The small back room was filled to capacity, and the Flaming Lips seemed like giants on the Maxwell's stage. It was right before Christmas, and the band had transformed the place in a way that I'd never before seen and have never seen since. So many strands of multicolored Christmas lights were wrapped round and round every inch of the stage. Christmas lights covered the mic stands and covered the cymbal stands and stretched from one end of the stage to the next. Everything was alive with color and energy. And then the band played.
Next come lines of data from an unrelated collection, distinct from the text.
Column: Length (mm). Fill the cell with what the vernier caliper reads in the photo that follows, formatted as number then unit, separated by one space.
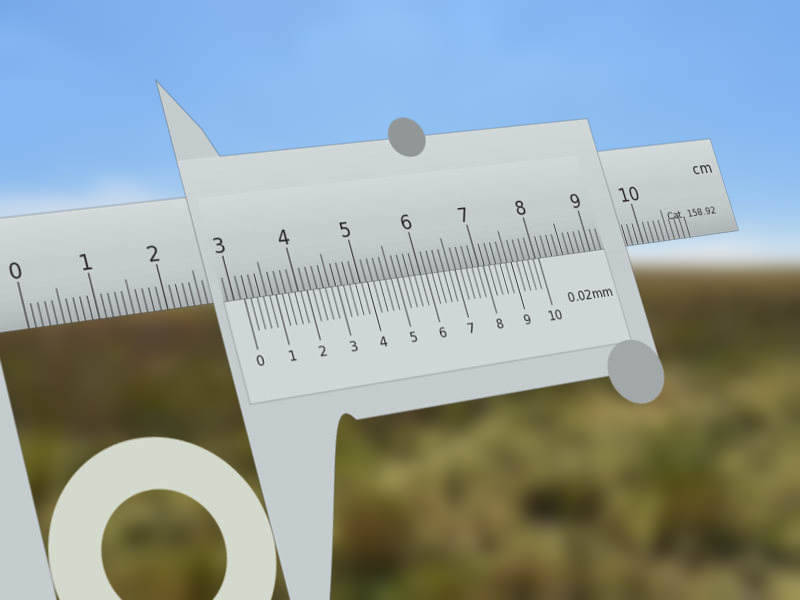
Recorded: 31.6 mm
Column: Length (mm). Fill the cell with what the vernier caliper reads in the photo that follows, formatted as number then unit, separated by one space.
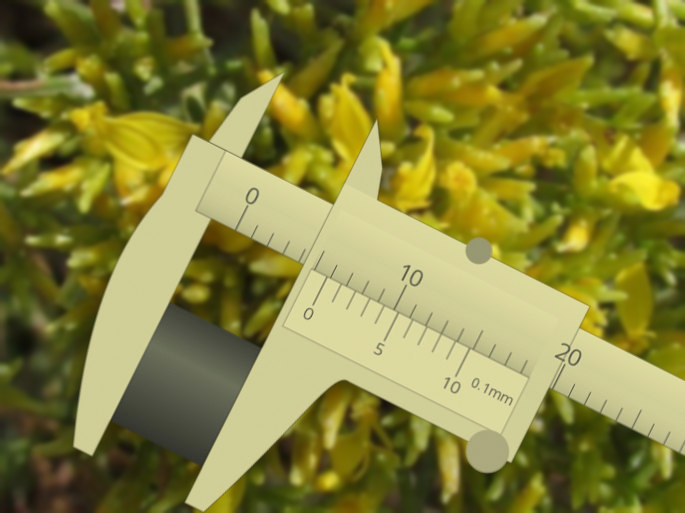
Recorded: 5.8 mm
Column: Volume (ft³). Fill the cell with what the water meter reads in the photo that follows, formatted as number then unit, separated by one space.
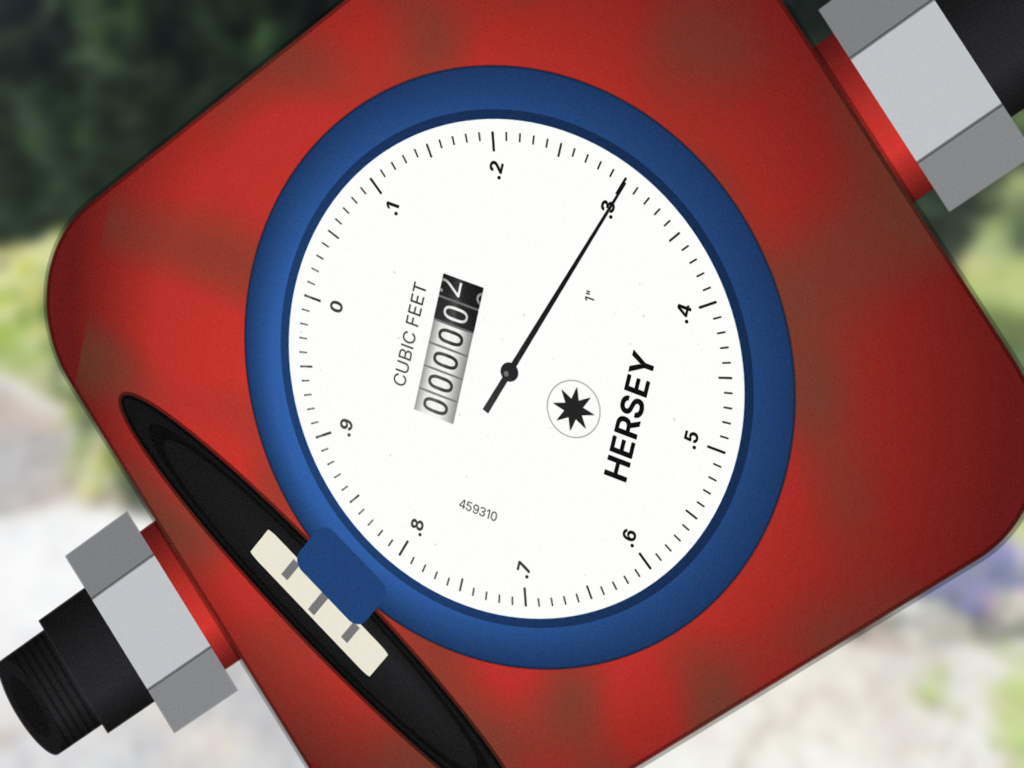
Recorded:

I'll forever remember Jones' incredible number of effects pedals and the way he manipulated sounds to achieve the most tantalizing tones; the way Steven Drozd punished his drum kit, like it had been bad all year; the way bassist Michael Ivins practically disappeared behind his dark sunglasses and just stood there beside his rig, rocking without moving; the way Wayne Coyne owned that small stage, falling to his knees and shredding like a real, live, rock and roll god, leaving us all in awe.
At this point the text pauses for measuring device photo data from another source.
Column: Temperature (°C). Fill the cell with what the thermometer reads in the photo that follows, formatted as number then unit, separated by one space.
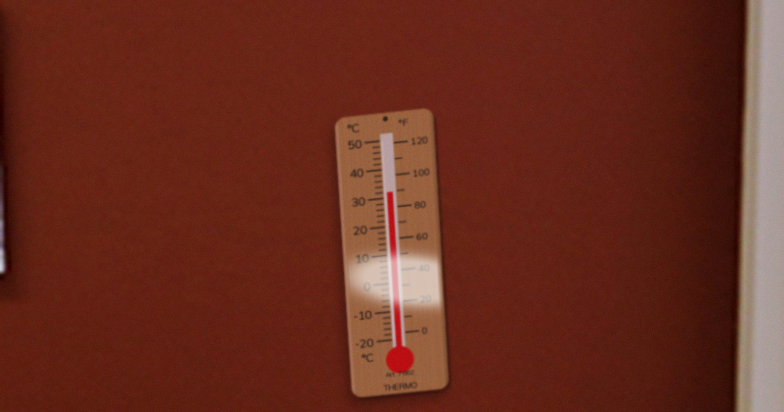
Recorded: 32 °C
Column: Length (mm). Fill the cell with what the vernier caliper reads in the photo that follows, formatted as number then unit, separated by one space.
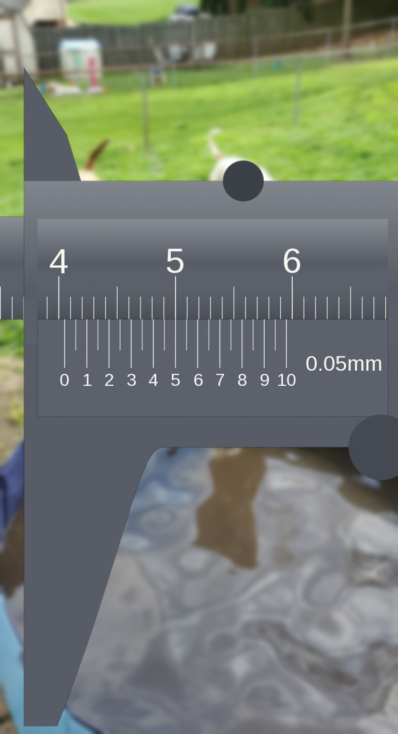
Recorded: 40.5 mm
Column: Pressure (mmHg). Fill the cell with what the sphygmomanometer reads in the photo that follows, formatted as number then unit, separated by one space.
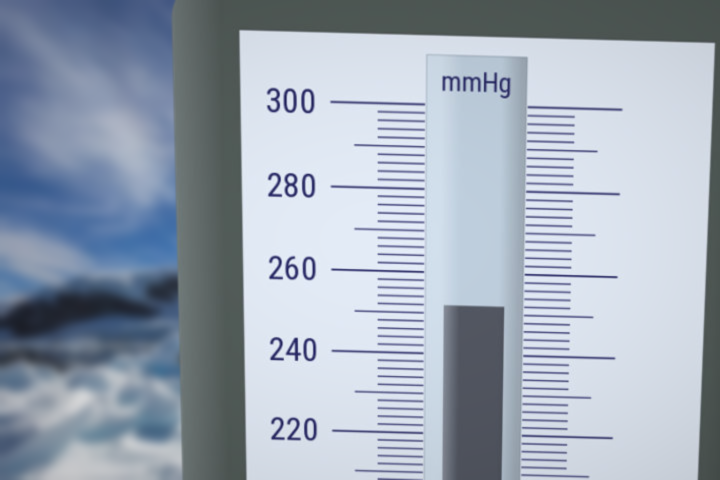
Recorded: 252 mmHg
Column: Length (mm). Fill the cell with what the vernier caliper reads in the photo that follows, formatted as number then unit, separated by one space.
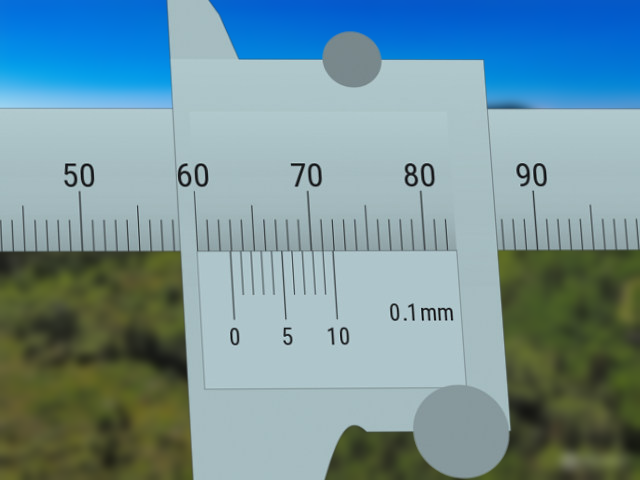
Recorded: 62.9 mm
I was impressed. It was not what I had expected.
Wayne Coyne wore a denim jacket decorated with a button that read, "I LOVE MICHELLE." This was all the encouragement my girlfriend needed to wait around until the place had practically cleared out, and all busses had stopped running, to find an opportunity to speak with this rock god. I sort of just watched from afar as they spoke and laughed, like a shy boy whose back is fixed against a wall, looking on as the others dance at a party. I couldn't move, though I felt the jealousy and insecurity building within.
"What did you talk about?" I asked.
"I told him I liked his button," she answered.
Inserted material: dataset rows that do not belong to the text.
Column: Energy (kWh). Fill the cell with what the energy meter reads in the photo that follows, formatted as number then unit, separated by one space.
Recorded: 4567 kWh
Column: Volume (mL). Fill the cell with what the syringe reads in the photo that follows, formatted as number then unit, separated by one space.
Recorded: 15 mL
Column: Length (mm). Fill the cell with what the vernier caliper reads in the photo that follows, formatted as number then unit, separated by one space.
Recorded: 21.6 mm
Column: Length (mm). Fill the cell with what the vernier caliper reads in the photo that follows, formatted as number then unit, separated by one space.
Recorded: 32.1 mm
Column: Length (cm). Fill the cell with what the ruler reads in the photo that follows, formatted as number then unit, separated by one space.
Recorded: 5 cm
I don't know how we got back to campus that night, or if we did get back at all. It doesn't really matter. The Flaming Lips at Maxwell's, Christmas 1995, was one of the best live shows I've ever seen. I listen to Clouds Taste Metallic and I remember that night, fondly.
The album sounds better now than it ever did before. I kind of wish Michelle could listen to it with me, on the hi-fi. I wonder how she'd react. There is a ton of information being tossed about in the pits: Oohs and aahs and all sorts of bells and whistles; enormous, earth-shattering drums with miles of air surrounding them; acoustic and electric guitars, plucked and strummed and run through a frightening number of processors; a dazzling array of cinematic effects that sweep and zip and buzz and tear across the stage, sounding so lifelike that you've got to wonder if something is wrong: You'll leap from your seat to make sure your speaker cones haven't shredded to bits. Your heart will fall into your stomach and you'll break out into a cold sweat until you've confirmed that everything is okay.
It was just the damn music!
The album begins with a beep. An old spool of film starts flapping through a movie projector, and Wayne Coyne sings:
Well, it took some time,
'cause it's a lot. God, it's a bunch
It's such a big, old, black golden buzz
Piano, acoustic guitar, and some shimmering effects. He sings the entire song before the full band comes in. He finishes:
And now that it's conceived,
The station has all settled down
And I'm sort of relieved
And I'm getting over it now.
The electric guitar like a bell in the fog and the fucking drums, the drums. Like the most beautiful Christmas memory, the drums. The drums come rushing in.